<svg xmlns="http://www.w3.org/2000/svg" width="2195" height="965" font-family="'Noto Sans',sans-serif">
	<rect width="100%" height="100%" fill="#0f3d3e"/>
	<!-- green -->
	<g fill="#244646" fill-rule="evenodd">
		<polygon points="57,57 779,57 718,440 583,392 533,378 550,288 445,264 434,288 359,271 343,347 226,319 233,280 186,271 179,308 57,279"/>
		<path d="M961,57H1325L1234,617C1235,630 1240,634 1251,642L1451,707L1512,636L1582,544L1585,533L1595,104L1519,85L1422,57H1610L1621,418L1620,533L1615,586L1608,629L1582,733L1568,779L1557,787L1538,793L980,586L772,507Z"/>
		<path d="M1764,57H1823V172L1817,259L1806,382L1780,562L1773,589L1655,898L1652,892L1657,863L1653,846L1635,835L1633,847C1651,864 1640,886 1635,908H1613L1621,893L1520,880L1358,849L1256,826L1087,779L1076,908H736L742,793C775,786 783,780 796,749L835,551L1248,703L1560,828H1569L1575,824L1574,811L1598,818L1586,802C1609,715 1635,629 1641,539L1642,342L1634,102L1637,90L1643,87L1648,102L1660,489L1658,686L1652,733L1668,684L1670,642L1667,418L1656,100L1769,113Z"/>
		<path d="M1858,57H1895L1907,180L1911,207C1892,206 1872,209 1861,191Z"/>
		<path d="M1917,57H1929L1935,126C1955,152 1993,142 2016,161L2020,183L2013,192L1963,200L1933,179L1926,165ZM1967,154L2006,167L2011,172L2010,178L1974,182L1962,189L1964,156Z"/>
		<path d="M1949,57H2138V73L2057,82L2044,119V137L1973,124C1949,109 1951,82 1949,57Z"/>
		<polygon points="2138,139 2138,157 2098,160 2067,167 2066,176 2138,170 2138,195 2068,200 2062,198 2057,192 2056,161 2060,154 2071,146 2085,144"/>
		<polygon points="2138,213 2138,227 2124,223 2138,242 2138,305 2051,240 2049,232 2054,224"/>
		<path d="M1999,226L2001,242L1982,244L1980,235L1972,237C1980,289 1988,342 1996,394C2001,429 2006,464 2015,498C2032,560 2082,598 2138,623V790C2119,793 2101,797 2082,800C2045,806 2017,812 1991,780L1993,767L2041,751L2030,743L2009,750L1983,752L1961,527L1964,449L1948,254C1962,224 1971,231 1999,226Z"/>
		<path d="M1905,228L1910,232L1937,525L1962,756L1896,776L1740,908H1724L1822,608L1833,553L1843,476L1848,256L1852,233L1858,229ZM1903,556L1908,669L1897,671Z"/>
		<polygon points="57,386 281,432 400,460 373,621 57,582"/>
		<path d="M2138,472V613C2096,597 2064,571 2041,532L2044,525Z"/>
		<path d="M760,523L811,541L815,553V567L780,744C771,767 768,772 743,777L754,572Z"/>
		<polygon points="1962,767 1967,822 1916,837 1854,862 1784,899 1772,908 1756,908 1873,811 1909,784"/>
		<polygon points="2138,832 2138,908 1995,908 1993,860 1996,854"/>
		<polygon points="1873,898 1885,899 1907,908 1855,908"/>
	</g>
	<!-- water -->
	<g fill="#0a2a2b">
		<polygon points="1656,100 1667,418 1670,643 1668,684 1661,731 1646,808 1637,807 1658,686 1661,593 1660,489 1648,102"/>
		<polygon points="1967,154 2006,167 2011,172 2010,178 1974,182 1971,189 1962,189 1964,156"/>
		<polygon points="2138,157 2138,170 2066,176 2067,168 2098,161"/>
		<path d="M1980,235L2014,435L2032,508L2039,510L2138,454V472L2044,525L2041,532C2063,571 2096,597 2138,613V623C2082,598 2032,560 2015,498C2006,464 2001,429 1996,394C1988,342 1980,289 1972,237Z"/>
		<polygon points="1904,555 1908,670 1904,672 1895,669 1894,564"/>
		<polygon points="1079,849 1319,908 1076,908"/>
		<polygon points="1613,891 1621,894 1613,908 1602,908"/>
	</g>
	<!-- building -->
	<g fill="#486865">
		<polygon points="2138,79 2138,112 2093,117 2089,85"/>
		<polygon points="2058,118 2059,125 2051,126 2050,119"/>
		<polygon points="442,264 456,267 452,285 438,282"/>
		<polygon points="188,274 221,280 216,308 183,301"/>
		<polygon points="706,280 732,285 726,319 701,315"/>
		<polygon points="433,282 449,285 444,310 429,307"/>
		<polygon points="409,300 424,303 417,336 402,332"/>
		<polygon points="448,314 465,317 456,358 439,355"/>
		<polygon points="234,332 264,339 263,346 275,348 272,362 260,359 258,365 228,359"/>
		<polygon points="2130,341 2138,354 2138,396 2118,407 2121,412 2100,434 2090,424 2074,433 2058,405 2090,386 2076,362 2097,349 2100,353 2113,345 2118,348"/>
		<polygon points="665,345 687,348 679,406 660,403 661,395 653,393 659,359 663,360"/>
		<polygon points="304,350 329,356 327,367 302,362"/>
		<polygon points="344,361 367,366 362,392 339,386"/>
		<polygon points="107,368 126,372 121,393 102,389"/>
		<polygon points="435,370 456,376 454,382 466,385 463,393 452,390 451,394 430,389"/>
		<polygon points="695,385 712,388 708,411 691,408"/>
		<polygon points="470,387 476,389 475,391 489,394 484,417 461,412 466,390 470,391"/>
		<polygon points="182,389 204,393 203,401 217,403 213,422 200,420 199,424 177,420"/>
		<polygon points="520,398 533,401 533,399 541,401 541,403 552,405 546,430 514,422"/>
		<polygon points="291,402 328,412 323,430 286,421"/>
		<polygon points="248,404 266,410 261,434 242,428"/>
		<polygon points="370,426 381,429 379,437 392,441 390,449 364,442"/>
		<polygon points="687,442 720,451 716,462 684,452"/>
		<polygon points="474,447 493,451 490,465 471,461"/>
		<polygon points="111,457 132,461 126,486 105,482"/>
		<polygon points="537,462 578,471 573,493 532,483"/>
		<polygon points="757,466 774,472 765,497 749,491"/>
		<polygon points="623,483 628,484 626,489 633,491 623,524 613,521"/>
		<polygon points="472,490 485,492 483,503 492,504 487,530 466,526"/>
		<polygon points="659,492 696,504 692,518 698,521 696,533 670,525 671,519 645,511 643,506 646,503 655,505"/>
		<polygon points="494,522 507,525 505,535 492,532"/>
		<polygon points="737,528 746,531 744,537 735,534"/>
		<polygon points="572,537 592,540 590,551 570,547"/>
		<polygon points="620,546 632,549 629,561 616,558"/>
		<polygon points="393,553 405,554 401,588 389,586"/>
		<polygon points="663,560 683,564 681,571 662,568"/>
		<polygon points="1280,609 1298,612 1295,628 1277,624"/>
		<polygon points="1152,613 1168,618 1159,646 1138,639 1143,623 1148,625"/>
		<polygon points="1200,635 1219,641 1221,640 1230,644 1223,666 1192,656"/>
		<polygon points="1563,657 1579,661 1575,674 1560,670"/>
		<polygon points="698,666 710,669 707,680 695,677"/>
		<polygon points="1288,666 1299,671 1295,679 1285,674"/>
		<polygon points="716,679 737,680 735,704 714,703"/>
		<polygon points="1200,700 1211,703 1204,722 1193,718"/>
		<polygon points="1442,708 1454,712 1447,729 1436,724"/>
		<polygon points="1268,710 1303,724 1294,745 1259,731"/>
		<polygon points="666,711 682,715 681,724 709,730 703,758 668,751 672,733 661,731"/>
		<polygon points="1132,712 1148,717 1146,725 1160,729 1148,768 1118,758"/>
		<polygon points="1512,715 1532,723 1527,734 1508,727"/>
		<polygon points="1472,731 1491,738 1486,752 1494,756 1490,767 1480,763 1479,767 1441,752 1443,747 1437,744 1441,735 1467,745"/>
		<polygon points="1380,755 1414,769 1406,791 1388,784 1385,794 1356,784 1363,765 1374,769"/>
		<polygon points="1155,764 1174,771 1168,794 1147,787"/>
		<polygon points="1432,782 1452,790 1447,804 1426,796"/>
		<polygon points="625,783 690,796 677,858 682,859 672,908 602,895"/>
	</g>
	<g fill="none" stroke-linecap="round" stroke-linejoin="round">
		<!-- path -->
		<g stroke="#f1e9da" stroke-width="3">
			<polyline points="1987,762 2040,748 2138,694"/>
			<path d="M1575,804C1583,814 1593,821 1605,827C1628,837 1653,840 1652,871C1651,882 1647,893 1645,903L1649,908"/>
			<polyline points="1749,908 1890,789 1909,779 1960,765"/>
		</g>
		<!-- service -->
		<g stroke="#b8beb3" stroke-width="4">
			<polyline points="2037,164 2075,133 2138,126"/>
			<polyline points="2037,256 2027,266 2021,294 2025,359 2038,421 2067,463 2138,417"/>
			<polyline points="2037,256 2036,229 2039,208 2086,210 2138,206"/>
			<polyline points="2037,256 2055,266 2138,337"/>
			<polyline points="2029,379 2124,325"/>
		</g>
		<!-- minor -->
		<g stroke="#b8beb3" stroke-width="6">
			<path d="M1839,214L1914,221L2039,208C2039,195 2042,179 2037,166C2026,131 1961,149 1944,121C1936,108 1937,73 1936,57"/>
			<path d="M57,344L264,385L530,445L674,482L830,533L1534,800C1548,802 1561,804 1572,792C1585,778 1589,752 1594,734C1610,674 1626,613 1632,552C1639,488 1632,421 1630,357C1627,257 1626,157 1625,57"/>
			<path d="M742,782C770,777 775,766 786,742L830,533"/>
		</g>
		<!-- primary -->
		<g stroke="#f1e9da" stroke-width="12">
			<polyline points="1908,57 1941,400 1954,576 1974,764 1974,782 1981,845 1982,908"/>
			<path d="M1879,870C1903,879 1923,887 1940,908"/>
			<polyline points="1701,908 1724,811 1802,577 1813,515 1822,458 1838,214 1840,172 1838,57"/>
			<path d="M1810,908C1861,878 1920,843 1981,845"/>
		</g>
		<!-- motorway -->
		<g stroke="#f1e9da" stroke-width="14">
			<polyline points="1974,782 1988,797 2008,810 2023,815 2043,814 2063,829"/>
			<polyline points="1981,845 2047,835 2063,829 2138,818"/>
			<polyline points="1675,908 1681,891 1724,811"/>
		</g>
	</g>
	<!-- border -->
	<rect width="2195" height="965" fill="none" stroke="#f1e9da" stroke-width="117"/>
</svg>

########

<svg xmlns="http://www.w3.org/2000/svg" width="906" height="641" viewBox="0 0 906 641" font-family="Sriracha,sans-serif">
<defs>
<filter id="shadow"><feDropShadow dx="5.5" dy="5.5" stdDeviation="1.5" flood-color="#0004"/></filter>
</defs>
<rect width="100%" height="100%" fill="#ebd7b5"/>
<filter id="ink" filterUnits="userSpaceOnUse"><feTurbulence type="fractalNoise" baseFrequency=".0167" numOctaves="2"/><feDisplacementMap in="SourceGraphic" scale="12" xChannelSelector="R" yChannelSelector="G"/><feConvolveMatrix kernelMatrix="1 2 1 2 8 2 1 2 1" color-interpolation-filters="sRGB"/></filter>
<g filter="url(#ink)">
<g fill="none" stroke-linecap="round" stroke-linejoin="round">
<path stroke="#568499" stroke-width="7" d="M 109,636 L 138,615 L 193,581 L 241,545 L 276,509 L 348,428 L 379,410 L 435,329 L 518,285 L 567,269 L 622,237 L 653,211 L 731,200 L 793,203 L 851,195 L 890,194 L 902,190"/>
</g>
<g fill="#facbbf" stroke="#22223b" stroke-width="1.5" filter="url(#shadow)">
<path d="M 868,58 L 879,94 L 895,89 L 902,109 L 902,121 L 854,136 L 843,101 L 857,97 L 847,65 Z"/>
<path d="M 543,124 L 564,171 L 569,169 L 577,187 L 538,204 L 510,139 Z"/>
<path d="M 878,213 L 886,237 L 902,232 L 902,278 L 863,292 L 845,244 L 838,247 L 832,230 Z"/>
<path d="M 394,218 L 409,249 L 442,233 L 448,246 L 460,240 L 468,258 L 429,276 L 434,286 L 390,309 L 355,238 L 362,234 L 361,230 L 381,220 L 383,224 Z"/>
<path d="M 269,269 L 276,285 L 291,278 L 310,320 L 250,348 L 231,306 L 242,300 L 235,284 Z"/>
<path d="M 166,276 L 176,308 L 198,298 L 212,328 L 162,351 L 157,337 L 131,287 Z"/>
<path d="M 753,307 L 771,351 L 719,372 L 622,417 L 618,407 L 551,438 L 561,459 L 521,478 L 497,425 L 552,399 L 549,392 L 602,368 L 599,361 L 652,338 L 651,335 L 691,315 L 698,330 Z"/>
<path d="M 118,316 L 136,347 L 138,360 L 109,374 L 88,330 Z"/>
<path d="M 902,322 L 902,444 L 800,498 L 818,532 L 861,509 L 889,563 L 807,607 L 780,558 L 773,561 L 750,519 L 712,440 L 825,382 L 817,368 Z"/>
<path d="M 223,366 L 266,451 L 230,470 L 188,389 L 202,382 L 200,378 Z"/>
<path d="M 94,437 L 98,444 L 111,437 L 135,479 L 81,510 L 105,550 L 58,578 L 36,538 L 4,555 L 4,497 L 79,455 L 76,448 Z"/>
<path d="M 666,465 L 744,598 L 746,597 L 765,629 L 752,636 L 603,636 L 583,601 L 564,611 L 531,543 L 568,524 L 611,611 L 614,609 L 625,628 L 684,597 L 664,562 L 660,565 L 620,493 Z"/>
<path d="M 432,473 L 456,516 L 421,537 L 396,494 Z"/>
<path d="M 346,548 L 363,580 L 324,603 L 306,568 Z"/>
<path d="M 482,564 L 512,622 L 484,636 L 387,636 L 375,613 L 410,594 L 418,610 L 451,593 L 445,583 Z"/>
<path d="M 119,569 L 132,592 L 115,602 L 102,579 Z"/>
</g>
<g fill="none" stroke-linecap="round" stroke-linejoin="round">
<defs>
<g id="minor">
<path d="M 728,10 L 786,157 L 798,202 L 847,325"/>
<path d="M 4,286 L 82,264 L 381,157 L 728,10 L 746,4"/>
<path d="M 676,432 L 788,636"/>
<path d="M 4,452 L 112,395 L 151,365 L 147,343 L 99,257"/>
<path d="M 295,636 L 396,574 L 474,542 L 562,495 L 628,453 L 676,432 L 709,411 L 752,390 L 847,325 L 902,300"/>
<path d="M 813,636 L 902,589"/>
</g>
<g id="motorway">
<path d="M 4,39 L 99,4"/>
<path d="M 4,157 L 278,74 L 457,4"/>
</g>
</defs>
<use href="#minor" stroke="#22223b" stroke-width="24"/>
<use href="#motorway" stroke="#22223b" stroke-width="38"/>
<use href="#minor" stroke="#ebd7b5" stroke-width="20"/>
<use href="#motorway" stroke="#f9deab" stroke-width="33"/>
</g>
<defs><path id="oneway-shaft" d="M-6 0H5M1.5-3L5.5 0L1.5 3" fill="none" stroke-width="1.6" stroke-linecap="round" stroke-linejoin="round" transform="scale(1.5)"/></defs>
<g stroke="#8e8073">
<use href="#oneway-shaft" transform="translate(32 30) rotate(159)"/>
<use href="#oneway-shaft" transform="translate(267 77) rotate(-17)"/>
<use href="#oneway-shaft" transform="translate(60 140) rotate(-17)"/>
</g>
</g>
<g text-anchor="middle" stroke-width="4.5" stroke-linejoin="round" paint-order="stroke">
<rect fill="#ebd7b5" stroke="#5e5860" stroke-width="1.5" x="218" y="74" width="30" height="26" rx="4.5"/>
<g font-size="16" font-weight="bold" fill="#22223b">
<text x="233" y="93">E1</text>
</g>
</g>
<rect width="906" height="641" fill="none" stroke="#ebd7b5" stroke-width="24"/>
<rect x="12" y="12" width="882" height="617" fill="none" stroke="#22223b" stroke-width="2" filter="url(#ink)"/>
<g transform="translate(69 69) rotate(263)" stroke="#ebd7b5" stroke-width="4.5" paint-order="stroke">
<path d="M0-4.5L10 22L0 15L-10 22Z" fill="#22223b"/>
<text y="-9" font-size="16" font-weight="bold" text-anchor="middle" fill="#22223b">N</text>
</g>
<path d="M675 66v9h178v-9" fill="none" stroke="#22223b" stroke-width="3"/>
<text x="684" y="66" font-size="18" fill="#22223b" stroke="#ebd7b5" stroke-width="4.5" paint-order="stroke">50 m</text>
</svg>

########

- **WHAT TO DO**:
Every line of the material that includes the word "color" needs to be copied.

- **RESULT OF THE TASK**:
<filter id="shadow"><feDropShadow dx="5.5" dy="5.5" stdDeviation="1.5" flood-color="#0004"/></filter>
<filter id="ink" filterUnits="userSpaceOnUse"><feTurbulence type="fractalNoise" baseFrequency=".0167" numOctaves="2"/><feDisplacementMap in="SourceGraphic" scale="12" xChannelSelector="R" yChannelSelector="G"/><feConvolveMatrix kernelMatrix="1 2 1 2 8 2 1 2 1" color-interpolation-filters="sRGB"/></filter>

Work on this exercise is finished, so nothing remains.